**INPUT ROWS**:

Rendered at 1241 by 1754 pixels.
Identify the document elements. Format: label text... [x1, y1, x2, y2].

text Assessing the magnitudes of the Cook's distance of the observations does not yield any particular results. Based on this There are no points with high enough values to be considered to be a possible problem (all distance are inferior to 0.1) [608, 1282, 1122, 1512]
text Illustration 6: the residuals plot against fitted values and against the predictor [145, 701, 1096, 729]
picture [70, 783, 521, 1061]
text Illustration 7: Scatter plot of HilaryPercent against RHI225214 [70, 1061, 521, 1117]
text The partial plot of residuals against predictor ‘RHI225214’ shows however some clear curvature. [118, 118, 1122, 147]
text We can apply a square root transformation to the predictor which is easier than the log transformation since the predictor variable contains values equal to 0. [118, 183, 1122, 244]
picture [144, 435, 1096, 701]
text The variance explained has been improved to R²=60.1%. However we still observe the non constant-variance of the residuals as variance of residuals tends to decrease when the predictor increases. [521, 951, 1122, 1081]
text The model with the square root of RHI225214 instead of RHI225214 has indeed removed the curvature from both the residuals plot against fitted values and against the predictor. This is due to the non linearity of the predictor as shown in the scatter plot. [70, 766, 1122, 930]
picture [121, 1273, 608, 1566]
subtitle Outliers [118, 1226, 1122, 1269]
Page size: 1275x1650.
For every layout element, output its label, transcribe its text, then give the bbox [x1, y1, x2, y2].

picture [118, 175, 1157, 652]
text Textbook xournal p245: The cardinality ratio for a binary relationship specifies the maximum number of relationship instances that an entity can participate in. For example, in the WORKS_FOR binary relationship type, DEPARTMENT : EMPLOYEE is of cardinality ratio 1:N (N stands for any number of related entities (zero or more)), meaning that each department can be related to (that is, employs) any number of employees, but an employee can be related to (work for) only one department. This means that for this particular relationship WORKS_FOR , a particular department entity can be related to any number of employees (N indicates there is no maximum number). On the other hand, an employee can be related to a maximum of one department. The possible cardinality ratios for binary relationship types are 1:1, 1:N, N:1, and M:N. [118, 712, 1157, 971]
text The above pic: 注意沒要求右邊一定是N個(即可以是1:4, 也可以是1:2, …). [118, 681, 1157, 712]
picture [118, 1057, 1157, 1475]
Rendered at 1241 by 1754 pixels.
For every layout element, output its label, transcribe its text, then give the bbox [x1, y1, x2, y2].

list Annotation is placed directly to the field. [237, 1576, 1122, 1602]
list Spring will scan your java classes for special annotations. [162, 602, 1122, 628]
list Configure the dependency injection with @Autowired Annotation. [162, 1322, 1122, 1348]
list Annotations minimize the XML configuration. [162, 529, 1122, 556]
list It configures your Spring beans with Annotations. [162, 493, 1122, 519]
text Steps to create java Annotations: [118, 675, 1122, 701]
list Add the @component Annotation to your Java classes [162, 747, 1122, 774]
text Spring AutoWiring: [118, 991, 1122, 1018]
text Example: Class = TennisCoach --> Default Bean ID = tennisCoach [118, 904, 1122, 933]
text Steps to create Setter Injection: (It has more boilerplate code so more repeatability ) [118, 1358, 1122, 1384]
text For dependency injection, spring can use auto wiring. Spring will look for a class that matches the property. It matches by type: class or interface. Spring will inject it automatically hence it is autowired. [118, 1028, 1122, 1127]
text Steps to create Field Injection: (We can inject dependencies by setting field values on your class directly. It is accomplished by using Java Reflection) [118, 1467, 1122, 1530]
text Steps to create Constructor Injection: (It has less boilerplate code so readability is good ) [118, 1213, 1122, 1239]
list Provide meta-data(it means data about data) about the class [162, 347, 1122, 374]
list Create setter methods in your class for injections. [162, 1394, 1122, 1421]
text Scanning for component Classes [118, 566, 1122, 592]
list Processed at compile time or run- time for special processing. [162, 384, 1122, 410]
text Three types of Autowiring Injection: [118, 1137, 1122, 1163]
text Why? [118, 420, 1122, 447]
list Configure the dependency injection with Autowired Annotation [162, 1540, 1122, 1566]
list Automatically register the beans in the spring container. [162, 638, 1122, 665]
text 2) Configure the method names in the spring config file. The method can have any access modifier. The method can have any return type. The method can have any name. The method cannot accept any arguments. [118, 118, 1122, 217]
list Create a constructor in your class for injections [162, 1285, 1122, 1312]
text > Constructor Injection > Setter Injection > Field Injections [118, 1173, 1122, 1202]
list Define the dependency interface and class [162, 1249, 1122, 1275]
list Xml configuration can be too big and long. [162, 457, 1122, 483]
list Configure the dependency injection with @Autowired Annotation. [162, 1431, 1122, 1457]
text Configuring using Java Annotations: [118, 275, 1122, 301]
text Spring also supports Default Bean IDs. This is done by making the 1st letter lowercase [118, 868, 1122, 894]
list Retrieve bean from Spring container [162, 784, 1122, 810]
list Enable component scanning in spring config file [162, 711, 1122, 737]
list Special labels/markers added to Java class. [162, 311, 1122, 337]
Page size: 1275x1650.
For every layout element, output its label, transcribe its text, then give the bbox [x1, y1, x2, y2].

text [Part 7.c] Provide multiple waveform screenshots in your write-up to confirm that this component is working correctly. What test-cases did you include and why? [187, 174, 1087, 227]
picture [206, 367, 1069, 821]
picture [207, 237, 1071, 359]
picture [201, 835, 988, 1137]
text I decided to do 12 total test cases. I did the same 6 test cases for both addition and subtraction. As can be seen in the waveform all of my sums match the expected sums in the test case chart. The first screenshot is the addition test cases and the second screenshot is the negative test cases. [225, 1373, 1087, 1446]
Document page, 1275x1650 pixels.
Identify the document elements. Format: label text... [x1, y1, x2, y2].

**DIRECTIVE**: Copy all of the records above, line for line and unchanged.

**ANSWER TO THE TASK**:
Rendered at 1241 by 1754 pixels.
Identify the document elements. Format: label text... [x1, y1, x2, y2].

text Assessing the magnitudes of the Cook's distance of the observations does not yield any particular results. Based on this There are no points with high enough values to be considered to be a possible problem (all distance are inferior to 0.1) [608, 1282, 1122, 1512]
text Illustration 6: the residuals plot against fitted values and against the predictor [145, 701, 1096, 729]
picture [70, 783, 521, 1061]
text Illustration 7: Scatter plot of HilaryPercent against RHI225214 [70, 1061, 521, 1117]
text The partial plot of residuals against predictor ‘RHI225214’ shows however some clear curvature. [118, 118, 1122, 147]
text We can apply a square root transformation to the predictor which is easier than the log transformation since the predictor variable contains values equal to 0. [118, 183, 1122, 244]
picture [144, 435, 1096, 701]
text The variance explained has been improved to R²=60.1%. However we still observe the non constant-variance of the residuals as variance of residuals tends to decrease when the predictor increases. [521, 951, 1122, 1081]
text The model with the square root of RHI225214 instead of RHI225214 has indeed removed the curvature from both the residuals plot against fitted values and against the predictor. This is due to the non linearity of the predictor as shown in the scatter plot. [70, 766, 1122, 930]
picture [121, 1273, 608, 1566]
subtitle Outliers [118, 1226, 1122, 1269]
Page size: 1275x1650.
For every layout element, output its label, transcribe its text, then give the bbox [x1, y1, x2, y2].

picture [118, 175, 1157, 652]
text Textbook xournal p245: The cardinality ratio for a binary relationship specifies the maximum number of relationship instances that an entity can participate in. For example, in the WORKS_FOR binary relationship type, DEPARTMENT : EMPLOYEE is of cardinality ratio 1:N (N stands for any number of related entities (zero or more)), meaning that each department can be related to (that is, employs) any number of employees, but an employee can be related to (work for) only one department. This means that for this particular relationship WORKS_FOR , a particular department entity can be related to any number of employees (N indicates there is no maximum number). On the other hand, an employee can be related to a maximum of one department. The possible cardinality ratios for binary relationship types are 1:1, 1:N, N:1, and M:N. [118, 712, 1157, 971]
text The above pic: 注意沒要求右邊一定是N個(即可以是1:4, 也可以是1:2, …). [118, 681, 1157, 712]
picture [118, 1057, 1157, 1475]
Rendered at 1241 by 1754 pixels.
For every layout element, output its label, transcribe its text, then give the bbox [x1, y1, x2, y2].

list Annotation is placed directly to the field. [237, 1576, 1122, 1602]
list Spring will scan your java classes for special annotations. [162, 602, 1122, 628]
list Configure the dependency injection with @Autowired Annotation. [162, 1322, 1122, 1348]
list Annotations minimize the XML configuration. [162, 529, 1122, 556]
list It configures your Spring beans with Annotations. [162, 493, 1122, 519]
text Steps to create java Annotations: [118, 675, 1122, 701]
list Add the @component Annotation to your Java classes [162, 747, 1122, 774]
text Spring AutoWiring: [118, 991, 1122, 1018]
text Example: Class = TennisCoach --> Default Bean ID = tennisCoach [118, 904, 1122, 933]
text Steps to create Setter Injection: (It has more boilerplate code so more repeatability ) [118, 1358, 1122, 1384]
text For dependency injection, spring can use auto wiring. Spring will look for a class that matches the property. It matches by type: class or interface. Spring will inject it automatically hence it is autowired. [118, 1028, 1122, 1127]
text Steps to create Field Injection: (We can inject dependencies by setting field values on your class directly. It is accomplished by using Java Reflection) [118, 1467, 1122, 1530]
text Steps to create Constructor Injection: (It has less boilerplate code so readability is good ) [118, 1213, 1122, 1239]
list Provide meta-data(it means data about data) about the class [162, 347, 1122, 374]
list Create setter methods in your class for injections. [162, 1394, 1122, 1421]
text Scanning for component Classes [118, 566, 1122, 592]
list Processed at compile time or run- time for special processing. [162, 384, 1122, 410]
text Three types of Autowiring Injection: [118, 1137, 1122, 1163]
text Why? [118, 420, 1122, 447]
list Configure the dependency injection with Autowired Annotation [162, 1540, 1122, 1566]
list Automatically register the beans in the spring container. [162, 638, 1122, 665]
text 2) Configure the method names in the spring config file. The method can have any access modifier. The method can have any return type. The method can have any name. The method cannot accept any arguments. [118, 118, 1122, 217]
list Create a constructor in your class for injections [162, 1285, 1122, 1312]
text > Constructor Injection > Setter Injection > Field Injections [118, 1173, 1122, 1202]
list Define the dependency interface and class [162, 1249, 1122, 1275]
list Xml configuration can be too big and long. [162, 457, 1122, 483]
list Configure the dependency injection with @Autowired Annotation. [162, 1431, 1122, 1457]
text Configuring using Java Annotations: [118, 275, 1122, 301]
text Spring also supports Default Bean IDs. This is done by making the 1st letter lowercase [118, 868, 1122, 894]
list Retrieve bean from Spring container [162, 784, 1122, 810]
list Enable component scanning in spring config file [162, 711, 1122, 737]
list Special labels/markers added to Java class. [162, 311, 1122, 337]
Page size: 1275x1650.
For every layout element, output its label, transcribe its text, then give the bbox [x1, y1, x2, y2].

text [Part 7.c] Provide multiple waveform screenshots in your write-up to confirm that this component is working correctly. What test-cases did you include and why? [187, 174, 1087, 227]
picture [206, 367, 1069, 821]
picture [207, 237, 1071, 359]
picture [201, 835, 988, 1137]
text I decided to do 12 total test cases. I did the same 6 test cases for both addition and subtraction. As can be seen in the waveform all of my sums match the expected sums in the test case chart. The first screenshot is the addition test cases and the second screenshot is the negative test cases. [225, 1373, 1087, 1446]
Document page, 1275x1650 pixels.
Identify the document elements. Format: label text... [x1, y1, x2, y2].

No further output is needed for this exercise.